Seeing Garabed Gulbenkian's question (which was inspired by Joel Hamkins' question), reminds me of an analogous problem which I believe remains open, and which some might find intriguing. Define an equiprojective polyhedron $P \subset \mathbb{}R^3$ as one whose orthogonal projections—with the exception of projections in directions parallel to a face—are all $n$-gons for the same $n$. The definition is due to Shephard, 45 years ago. Thus, cubes are 6-equiprojective: their only projections to quadrilaterals are along directions parallel to faces. A triangular prism is 5-equiprojective. There are no 3- or 4-equiprojective polyhedra, as established in the paper that recently reopened this dormant subject:
Hasan, Masud, Mohammad Monoar Hossain, Alejandro López-Ortiz, Sabrina Nusrat, Saad Altaful Quader, and Nabila Rahman. "Some new equiprojective polyhedra." arXiv:1009.2252 (2010).

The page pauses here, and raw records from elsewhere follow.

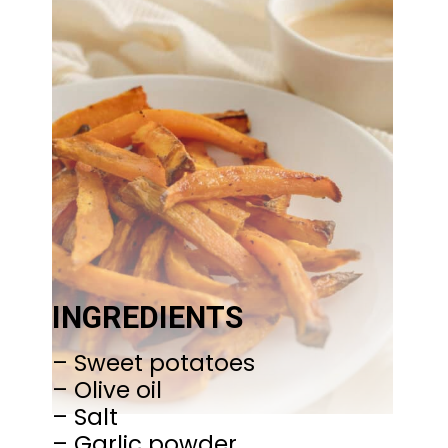
INGREDIENTS
– Sweet potatoes
– Olive oil
– Salt
– Garlic powder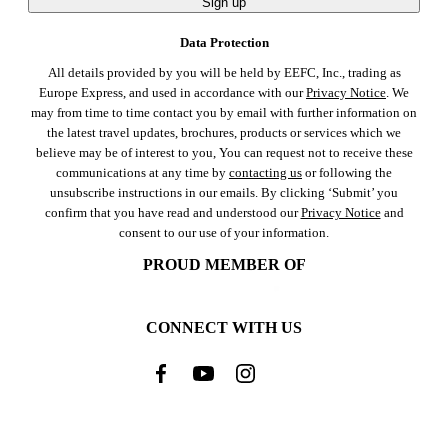
Sign up
Data Protection
All details provided by you will be held by EEFC, Inc., trading as
Europe Express, and used in accordance with our
Privacy Notice
. We
may from time to time contact you by email with further information on
the latest travel updates, brochures, products or services which we
believe may be of interest to you, You can request not to receive these
communications at any time by
contacting us
or following the
unsubscribe instructions in our emails. By clicking ‘Submit’ you
confirm that you have read and understood our
Privacy Notice
and
consent to our use of your information.
PROUD MEMBER OF
CONNECT WITH US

This paper establishes that both the equitruncated pyramid and the equitruncated
triangular cupola are 10-equiprojective:
I believe this remains open:
Q1. Is there a $k$-equiprojective polyhedron for every $k \ge 5$? If not, for which $k$ does there exist $k$-equiprojective polyhedra?
Addendum. After seeing Ian's nice resolution of Q1, I went back to the cited paper and found this was already known: "(in fact, any $p$-gonal prism is $p + 2$-equiprojective)." My apologies! So I guess the real open problem here is:
Q2. Describe (or construct) all equiprojective polyhedra.